ASSIGNED TASK »
As an exercise, transcribe the data below in full and exactly, omitting pictures.
/---
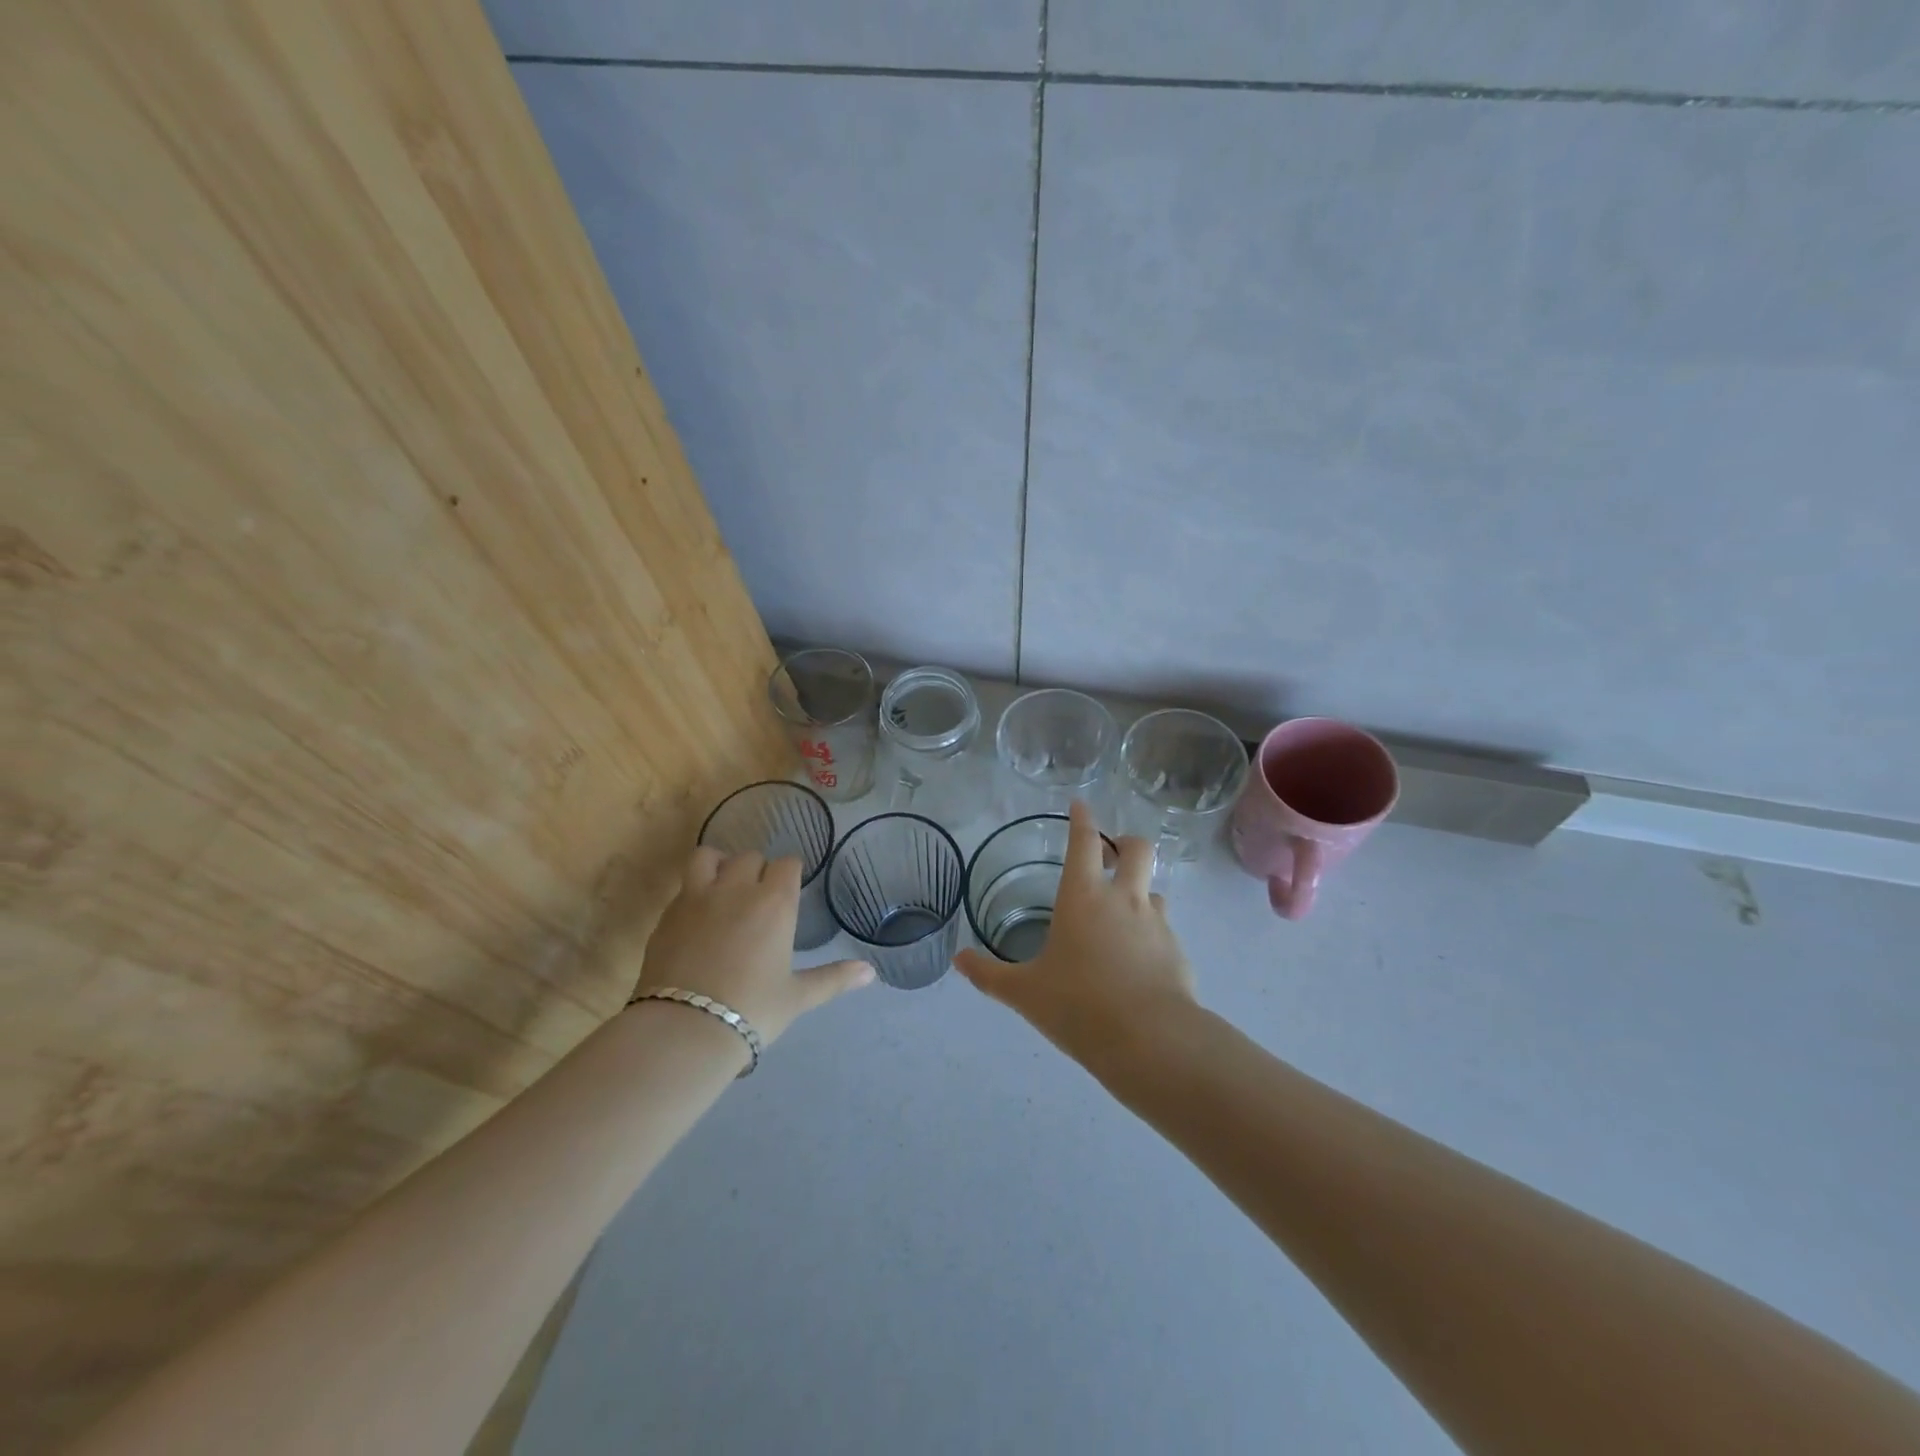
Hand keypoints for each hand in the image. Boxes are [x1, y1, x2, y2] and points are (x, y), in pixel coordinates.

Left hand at [636, 847, 872, 1045]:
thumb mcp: (797, 997)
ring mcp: (697, 898)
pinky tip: (697, 918)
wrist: (685, 1028)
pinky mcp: (667, 915)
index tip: (789, 890)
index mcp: (775, 902)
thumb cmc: (752, 1010)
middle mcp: (737, 889)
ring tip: (722, 886)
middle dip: (757, 870)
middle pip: (749, 857)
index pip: (787, 864)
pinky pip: (683, 887)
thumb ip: (834, 978)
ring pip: (708, 857)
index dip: (790, 874)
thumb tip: (870, 973)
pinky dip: (693, 892)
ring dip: (719, 865)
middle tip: (759, 897)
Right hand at [953, 800, 1197, 1065]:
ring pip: (1154, 888)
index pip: (1084, 842)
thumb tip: (958, 960)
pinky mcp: (1177, 951)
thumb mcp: (1025, 992)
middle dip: (1125, 842)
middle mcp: (1123, 899)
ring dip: (1139, 891)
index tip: (1080, 805)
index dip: (1082, 819)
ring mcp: (1156, 923)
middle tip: (1111, 855)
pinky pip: (1164, 929)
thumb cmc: (1078, 1005)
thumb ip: (989, 974)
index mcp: (1083, 897)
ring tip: (1121, 916)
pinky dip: (1150, 934)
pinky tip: (1137, 962)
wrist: (1150, 1040)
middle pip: (1137, 848)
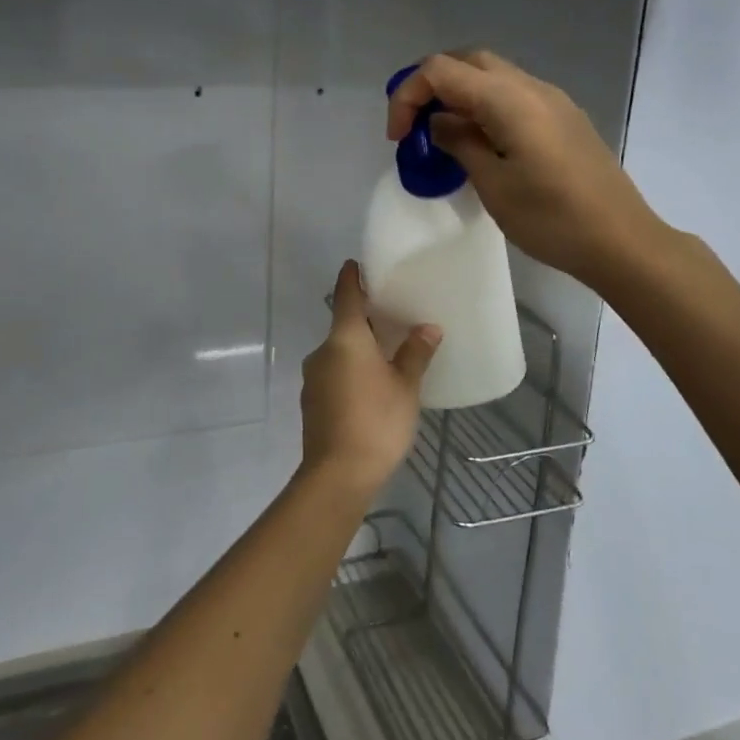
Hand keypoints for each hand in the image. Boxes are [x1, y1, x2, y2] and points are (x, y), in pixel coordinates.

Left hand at [299, 262, 440, 497]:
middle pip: (342, 325)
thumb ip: (415, 354)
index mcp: (344, 339)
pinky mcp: (312, 401)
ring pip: (338, 352)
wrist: (337, 475)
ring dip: (358, 349)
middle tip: (391, 316)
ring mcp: (313, 377)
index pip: (345, 295)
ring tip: (386, 354)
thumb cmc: (376, 422)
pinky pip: (334, 373)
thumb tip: (428, 328)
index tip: (356, 264)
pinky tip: (370, 386)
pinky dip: (350, 370)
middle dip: (364, 319)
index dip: (351, 278)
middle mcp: (322, 351)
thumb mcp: (405, 387)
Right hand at [386, 50, 658, 288]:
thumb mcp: (493, 185)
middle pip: (467, 61)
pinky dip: (484, 106)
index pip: (440, 70)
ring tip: (442, 136)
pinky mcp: (564, 118)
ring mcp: (553, 100)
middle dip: (431, 85)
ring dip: (458, 95)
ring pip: (492, 75)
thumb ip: (460, 143)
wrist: (622, 241)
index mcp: (509, 100)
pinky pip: (513, 95)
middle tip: (414, 126)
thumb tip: (439, 122)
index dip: (407, 95)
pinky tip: (480, 143)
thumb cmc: (552, 219)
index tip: (398, 138)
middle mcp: (531, 87)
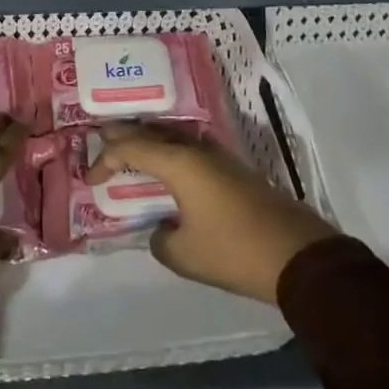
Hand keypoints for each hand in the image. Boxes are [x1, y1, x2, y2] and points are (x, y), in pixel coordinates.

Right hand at [89, 122, 337, 303]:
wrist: (297, 256)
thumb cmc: (233, 250)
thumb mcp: (183, 254)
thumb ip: (160, 239)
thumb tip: (161, 230)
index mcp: (178, 162)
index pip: (130, 148)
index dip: (106, 159)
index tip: (90, 179)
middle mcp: (196, 150)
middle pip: (152, 132)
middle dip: (124, 135)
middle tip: (100, 137)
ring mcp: (219, 157)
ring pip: (174, 138)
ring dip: (150, 141)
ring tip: (130, 148)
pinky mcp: (234, 170)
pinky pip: (191, 151)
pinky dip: (170, 154)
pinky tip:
\---
OUTPUT FOR THIS EXERCISE »
Hand keypoints for each hand in the image. Boxes are [x1, y1, x2, y2] and points are (x, y), in pixel coordinates.

Left hand at [636, 847, 872, 1045]:
thumb mcp: (797, 997)
ring mcp: (697, 898)
pinky tip: (697, 918)
wrist: (685, 1028)
pinky mcp: (667, 915)
index tip: (789, 890)
index mcp: (775, 902)
thumb cmc: (752, 1010)
middle mcp: (737, 889)
ring tip: (722, 886)
middle dip: (757, 870)
middle pip: (749, 857)
index pip: (787, 864)
pinky pip: (683, 887)
thumb ip: (834, 978)
ring pip: (708, 857)
index dip: (790, 874)
thumb tip: (870, 973)
pinky dip: (693, 892)
ring dip: (719, 865)
middle tip: (759, 897)
Right hand at [953, 800, 1197, 1065]:
ring pip: (1154, 888)
index pip: (1084, 842)
thumb tip: (958, 960)
pinky mcp: (1177, 951)
thumb mcp: (1025, 992)
middle dip: (1125, 842)
middle mcp: (1123, 899)
ring dip: (1139, 891)
index tip: (1080, 805)
index dip: (1082, 819)
ring mcp: (1156, 923)
middle tip: (1111, 855)
pinky pip: (1164, 929)
thumb cmc: (1078, 1005)
thumb ip: (989, 974)
index mcp: (1083, 897)
ring tip: (1121, 916)
pinky dip: (1150, 934)
pinky tip: (1137, 962)
wrist: (1150, 1040)
middle pip: (1137, 848)
Hand keypoints for each hand in the image. Boxes are [x1, y1, x2, y2] and points are (x, y), in pixel coordinates.

Left hand at [299, 262, 440, 497]:
middle pip: (342, 325)
thumb ip: (415, 354)
index mcp: (344, 339)
pinky mcp: (312, 401)
ring pip: (338, 352)
wrist: (337, 475)
ring dip: (358, 349)
middle tip: (391, 316)
ring mcp: (313, 377)
index pip: (345, 295)
ring tip: (386, 354)
thumb cmc: (376, 422)
pinky pip: (334, 373)
thumb tip: (428, 328)
index tip: (356, 264)
pinky tip: (370, 386)
pinky dip: (350, 370)
middle dip: (364, 319)
index dip: (351, 278)
middle mcp: (322, 351)
thumb mcp: (405, 387)
Right hand at [386, 50, 658, 288]:
thumb mcp: (493, 185)
middle pip: (467, 61)
pinky dip: (484, 106)
index pip: (440, 70)
ring tip: (442, 136)
pinky mcp: (564, 118)
ring mcp: (553, 100)
middle dip: (431, 85)
ring dip: (458, 95)
ring pip: (492, 75)
thumb ip: (460, 143)
wrist: (622, 241)
index mcp: (509, 100)
pinky pip: (513, 95)
middle tip: (414, 126)
thumb tip: (439, 122)
index dip: (407, 95)
pinky tip: (480, 143)
thumb cmc: (552, 219)
index tip: (398, 138)
middle mcp: (531, 87)
Hand keypoints for each hand in the image. Boxes are [x1, y1, x2, y2] and points are (x, y), in pixel coordinates.

Right hand at [89, 122, 337, 303]:
wrist: (297, 256)
thumb cmc: (233, 250)
thumb mcp: (183, 254)
thumb ip: (160, 239)
thumb tip: (161, 230)
index mcp: (178, 162)
index pip: (130, 148)
index dip: (106, 159)
index tip: (90, 179)
middle mcp: (196, 150)
middle pip: (152, 132)
middle dip: (124, 135)
middle tip: (100, 137)
ring mcp: (219, 157)
ring pip: (174, 138)
ring dip: (150, 141)
ring tip: (130, 148)
pinky mcp: (234, 170)
pinky pip: (191, 151)
pinky dip: (170, 154)
pinky tip:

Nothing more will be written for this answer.